Liked this view always (look for Hutter prize rationale), but I think it needs to be accomodated in a general perception/action loop that optimizes a lower level fitness/utility/reward (for instance an inner sense of pleasure/pain).
> Abstract: In this paper, we contend that the objective of representation learning is to compress and transform the distribution of the data, say sets of tokens, towards a mixture of low-dimensional Gaussian distributions supported on incoherent subspaces. The quality of the final representation can be measured by a unified objective function called sparse rate reduction. From this perspective, popular deep networks such as transformers can be naturally viewed as realizing iterative schemes to optimize this objective incrementally. Particularly, we show that the standard transformer block can be derived from alternating optimization on complementary parts of this objective: the multi-head self-attention operator can be viewed as a gradient descent step to compress the token sets by minimizing their lossy coding rate, and the subsequent multi-layer perceptron can be viewed as attempting to sparsify the representation of the tokens. This leads to a family of white-box transformer-like deep network architectures which are mathematically fully interpretable. Despite their simplicity, experiments show that these networks indeed learn to optimize the designed objective: they compress and sparsify representations of large-scale real-world vision datasets such as ImageNet, and achieve performance very close to thoroughly engineered transformers such as ViT. Code is at [ https://github.com/Ma-Lab-Berkeley/CRATE.

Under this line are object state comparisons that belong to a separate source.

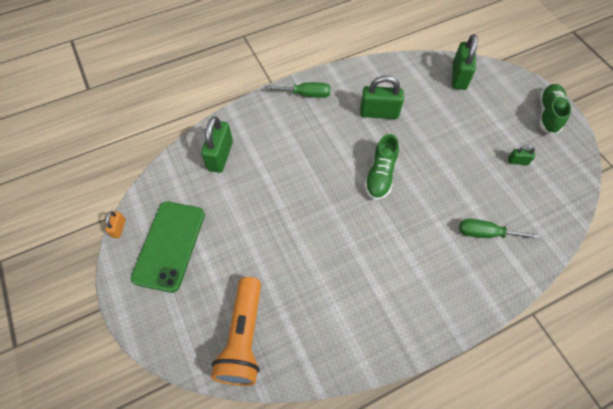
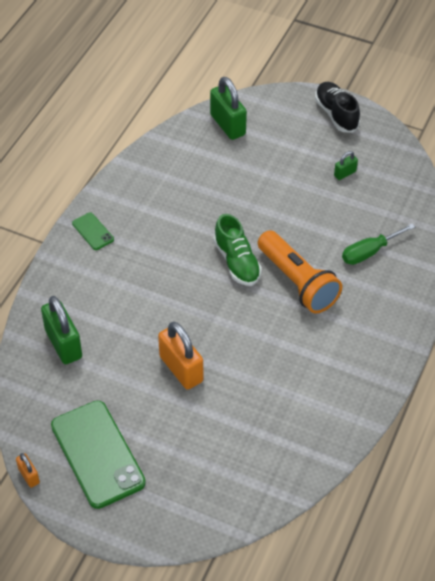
camera: 40 degrees left, 10 degrees down
orange flashlight [211,277,261,386] -> orange flashlight moved to [258,230,342,313]
green screwdriver [264,82,331,98] -> green phone [72,212,114,250]
green padlock [360,75,404,119] -> none
green shoe [539,84,571,135] -> black shoe [315,82,360,133]
none -> orange padlock [158,322,203,390]

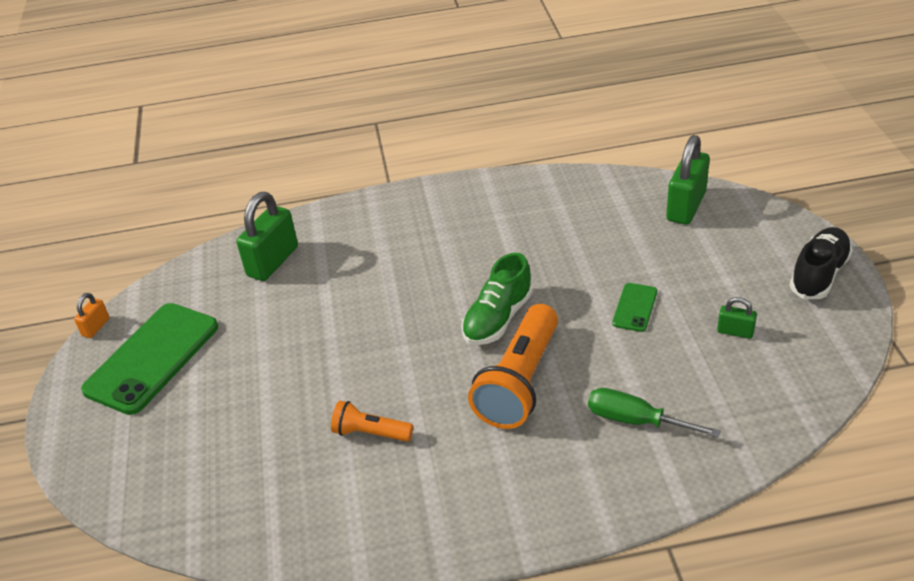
camera: 60 degrees right, 10 degrees down
green phone [72,212,114,250] -> green phone moved to [612,283,657,332]
orange padlock [158,322,203,390] -> none
none -> orange flashlight [331,401,413,442]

Yelp. Reductionism and perfectionism to attack something. It’s just a {blank} or it can only detect cancer 98% of the time. I’d like to coin the the hot tub Time Machine argument but that’s probably already a thing.
> Why unify information theory and machine learning? Because they are two sides of the same coin. In the 1960s, a single field, cybernetics, was populated by information theorists, computer scientists, and neuroscientists, all studying common problems. Information theory and machine learning still belong together. Brains are the ultimate compression and communication systems. And the state-of-the-art algorithms for both data compression and error-correcting codes use the same tools as machine learning.
* In compression, gzip is predicting the next character. The model's prior is "contiguous characters will likely recur". This prior holds well for English text, but not for h264 data.
* In ML, learning a model is compressing the training data into a model + parameters.
It's not a damning indictment that current AI is just compression. What's damning is our belief that compression is a simpler/weaker problem.